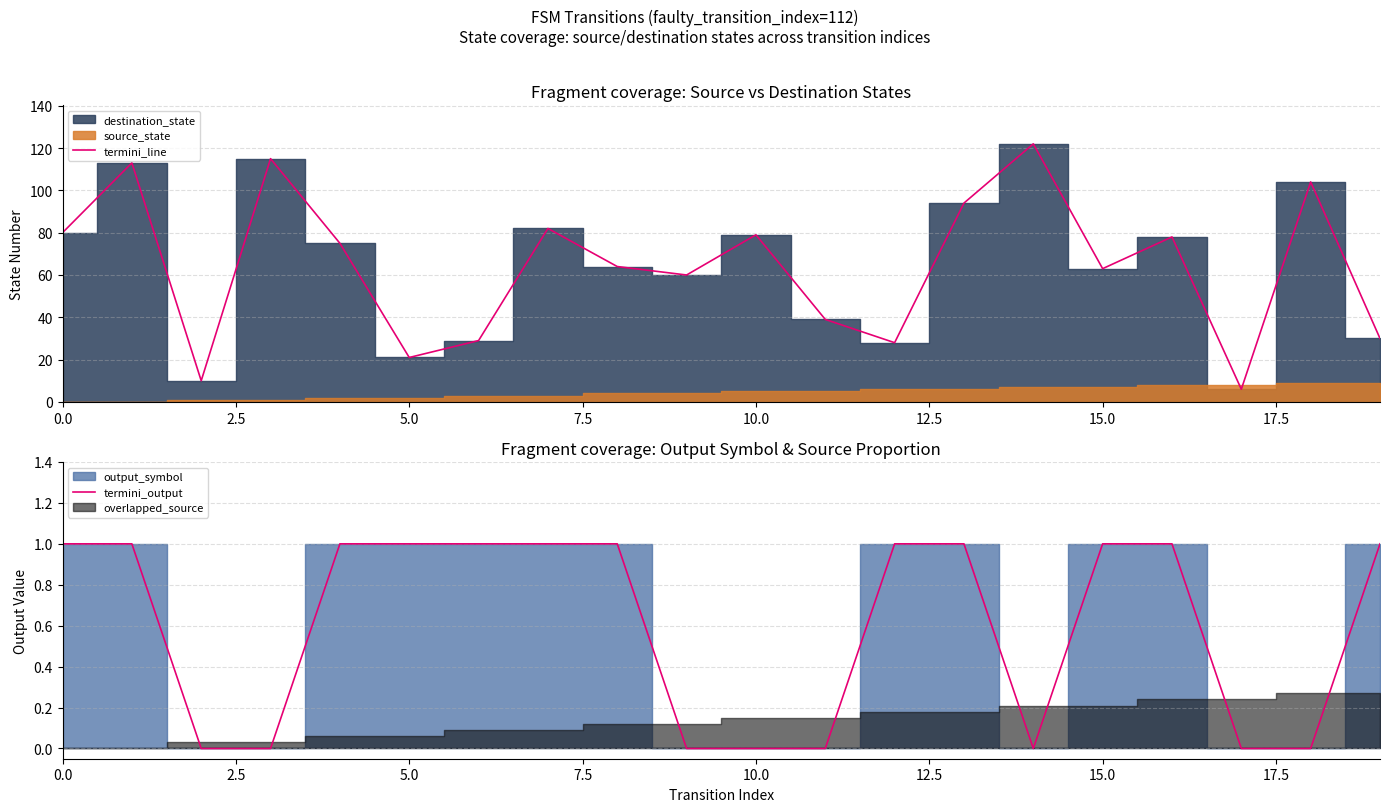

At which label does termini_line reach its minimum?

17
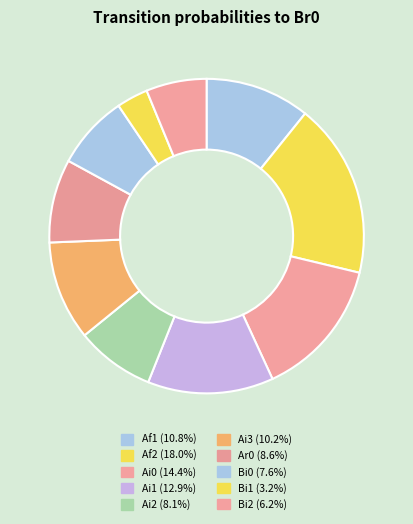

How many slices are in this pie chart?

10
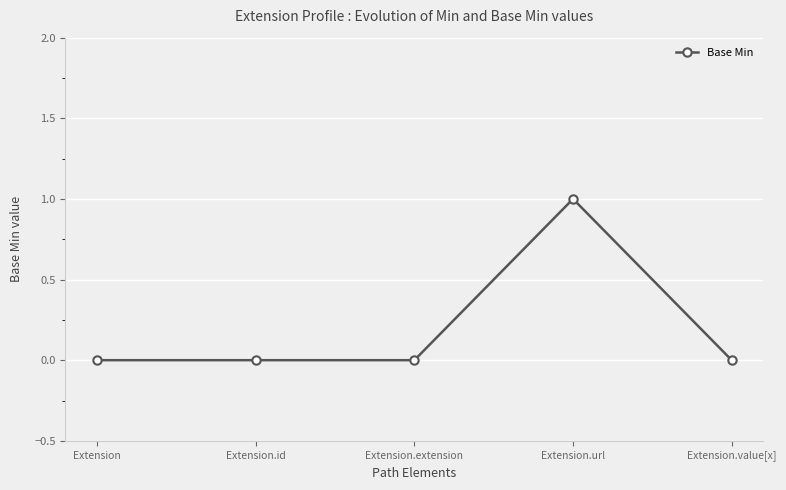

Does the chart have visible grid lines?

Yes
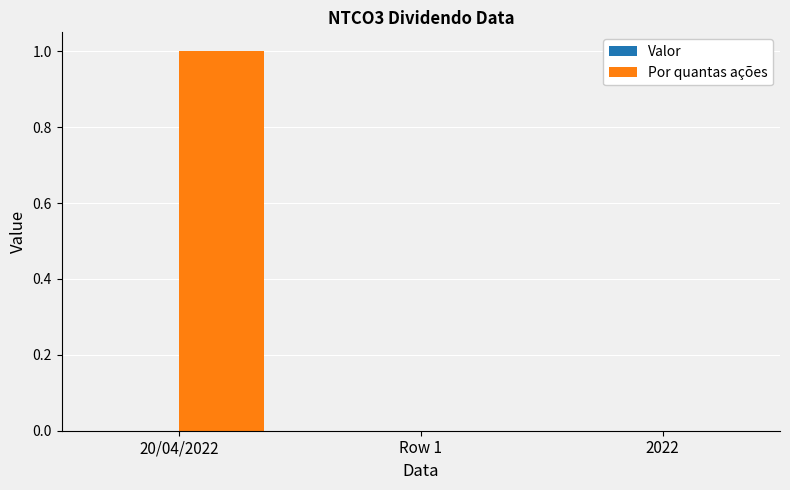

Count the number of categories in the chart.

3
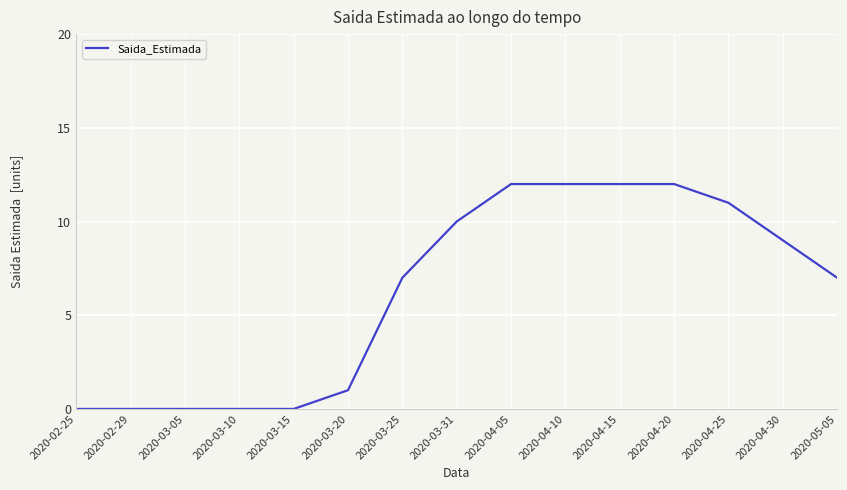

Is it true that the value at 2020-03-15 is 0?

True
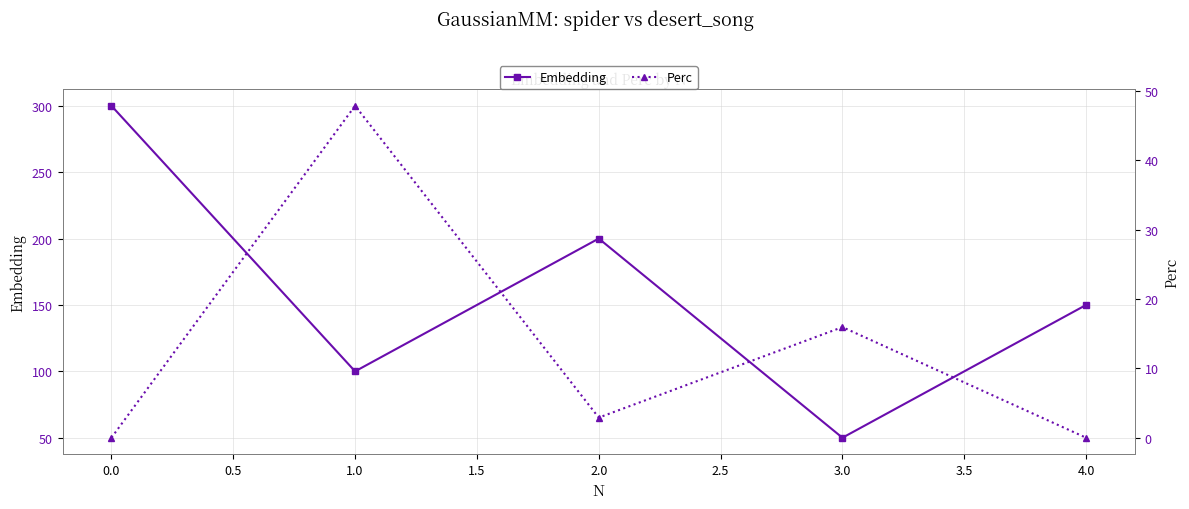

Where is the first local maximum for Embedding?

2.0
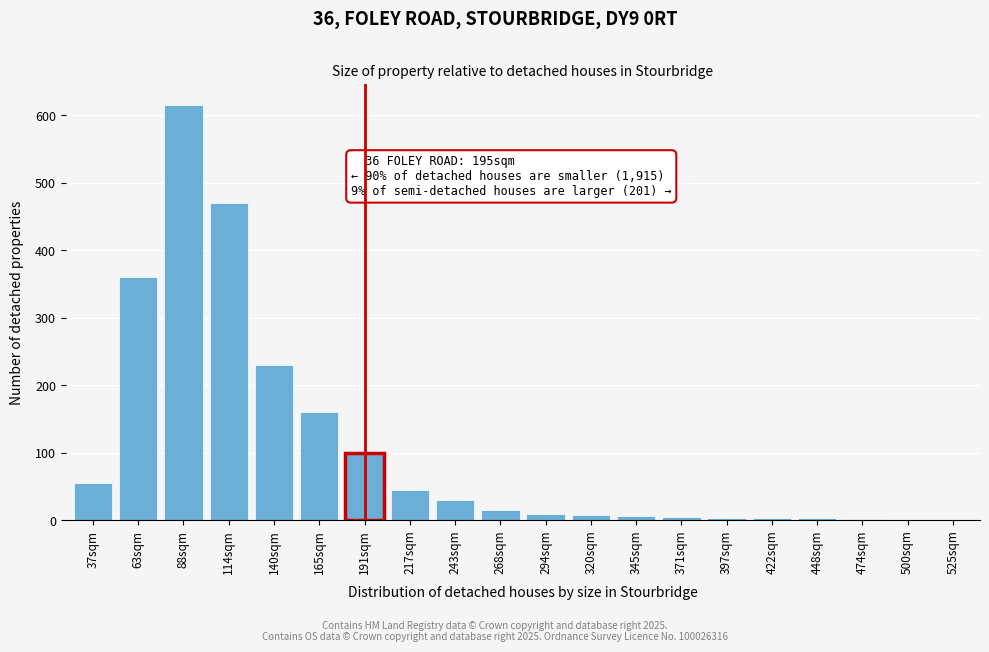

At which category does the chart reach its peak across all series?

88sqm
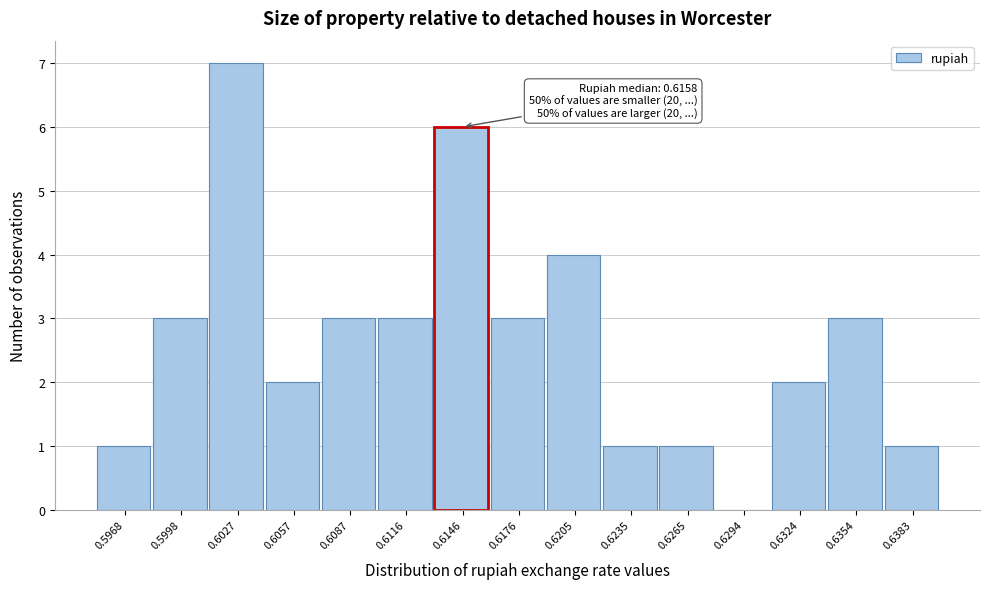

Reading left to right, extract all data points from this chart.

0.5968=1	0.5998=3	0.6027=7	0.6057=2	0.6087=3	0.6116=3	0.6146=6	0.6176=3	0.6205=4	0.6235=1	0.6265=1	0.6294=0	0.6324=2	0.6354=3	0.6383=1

_____

● WHAT YOU HAVE TO DO: Reproduce the material word for word, starting with the line that contains "At which category" and continuing through the end of the material. Leave the pictures out.

● RESULT FOR THIS TASK:
At which category does the chart reach its peak across all series?

88sqm

Reading left to right, extract all data points from this chart.

0.5968=1	0.5998=3	0.6027=7	0.6057=2	0.6087=3	0.6116=3	0.6146=6	0.6176=3	0.6205=4	0.6235=1	0.6265=1	0.6294=0	0.6324=2	0.6354=3	0.6383=1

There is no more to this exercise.